Layer 1: prevent_destroy blocks at plan time

1
2
3
4
5
6
resource "google_storage_bucket" "data_lake_bucket" {
# ...
lifecycle {
prevent_destroy = true
}
}

Effect: any terraform plan that shows a destroy/replace on this bucket fails immediatelyapply never even gets a chance.

When to use: resources that “should never be deleted” — data buckets, production datasets, KMS keys.

Cost: when you legitimately want to delete it, you must first comment the line out and re-apply. The extra ceremony is the point.

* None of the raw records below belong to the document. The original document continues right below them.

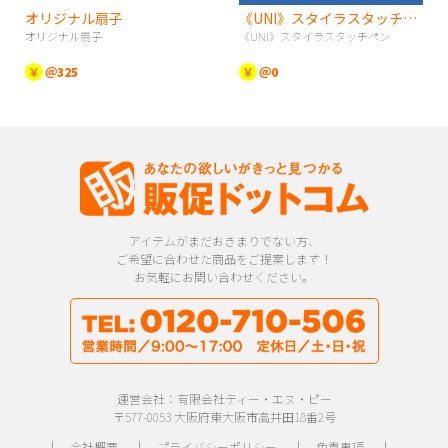
オリジナル扇子
《UNI》スタイラスタッチペン
オリジナル扇子
《UNI》スタイラスタッチペン
￥
＠325
￥
＠0
アイテムがまだおきまりでない方、
ご希望に合わせた商品をご提案します！
お気軽にお問い合わせください。
運営会社：有限会社ティー・エヌ・ピー
〒577-0053 大阪府東大阪市高井田18番2号
｜
会社概要
｜
プライバシーポリシー
｜
免責事項
｜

Layer 2: allow_destroy variable blocks data loss

1
2
3
4
5
6
7
8
9
resource "google_storage_bucket" "data_lake_bucket" {
# ...
force_destroy = var.allow_destroy
}

resource "google_bigquery_dataset" "nyc_taxi_dataset" {
# ...
delete_contents_on_destroy = var.allow_destroy
}
1
2
3
4
5
variable "allow_destroy" {
description = "When true, allows `terraform destroy` to wipe the bucket/dataset contents. Keep false in prod."
type = bool
default = false
}

With force_destroy = false, GCS refuses to delete a bucket that still has objects. The provider default is actually true, so you have to opt out explicitly.

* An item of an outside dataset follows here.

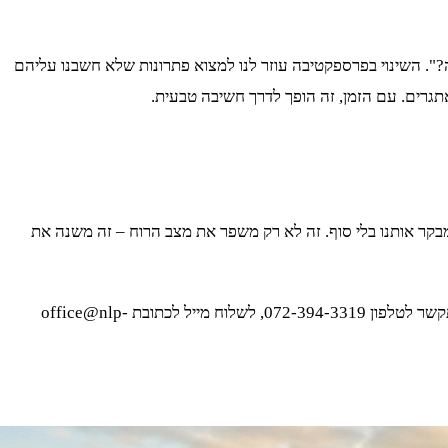
זה?". השינוי בפרספקטיבה עוזר לנו למצוא פתרונות שלא חשבנו עליהם
רים. עם הזמן, זה הופך לדרך חשיבה טבעית.
ה לתומך ומעודד, במקום אחד שמבקר אותנו בלי סוף. זה לא רק משפר את מצב הרוח – זה משנה את
אם אתם רוצים להתחיל את המסע הזה, יש אפשרויות נגישות בכל רחבי הארץ. צוות המומחים של NLP-IL ישמח לעזור לכם, בין אם תרצו להתקשר לטלפון 072-394-3319, לשלוח מייל לכתובת office@nlp-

The variable name allow_destroy is deliberately blunt — you cannot run terraform apply -var="allow_destroy=true" without knowing what you’re doing.

Layer 3: remote state blocks “lost laptop = rebuild everything”

1
2
3
backend "gcs" {
prefix = "tfstate/cabstream"
}

bucket= is intentionally not hardcoded; it gets injected at init time via terraform init -backend-config="bucket=<your-tfstate-bucket>". Benefits:

  • No state files in the repo
  • Locking is automatic (GCS backend handles it)
  • Even if a laptop is lost, rebuild only needs an SA key plus one init line

The “I really want to delete” playbook

Because the guards stack, an actual teardown becomes refreshingly explicit:

1
2
3
4
5
# 1. Flip force_destroy / delete_contents_on_destroy on
terraform apply -var="allow_destroy=true" -var="project_id=..." -var="admin_cidr=..."

# 2. Comment out the prevent_destroy lines
# 3. terraform destroy

Three steps, two diffs, one apply. Skipping any of them gets you stuck — which is exactly how destructive operations on data infra should feel.

Habits worth borrowing

  • Separate “safe defaults” from “release valves”; name the valve to make people pause (allow_destroy > enable_delete).
  • Only put prevent_destroy on resources that truly should never be deleted — otherwise it becomes noise.
  • Prefer lifecycle_rule to transition to NEARLINE instead of deleting. Wrong delete = data gone; wrong transition = a small retrieval fee.

See nyc_taxi_pipeline/terraform/main.tf and nyc_taxi_pipeline/terraform/variables.tf.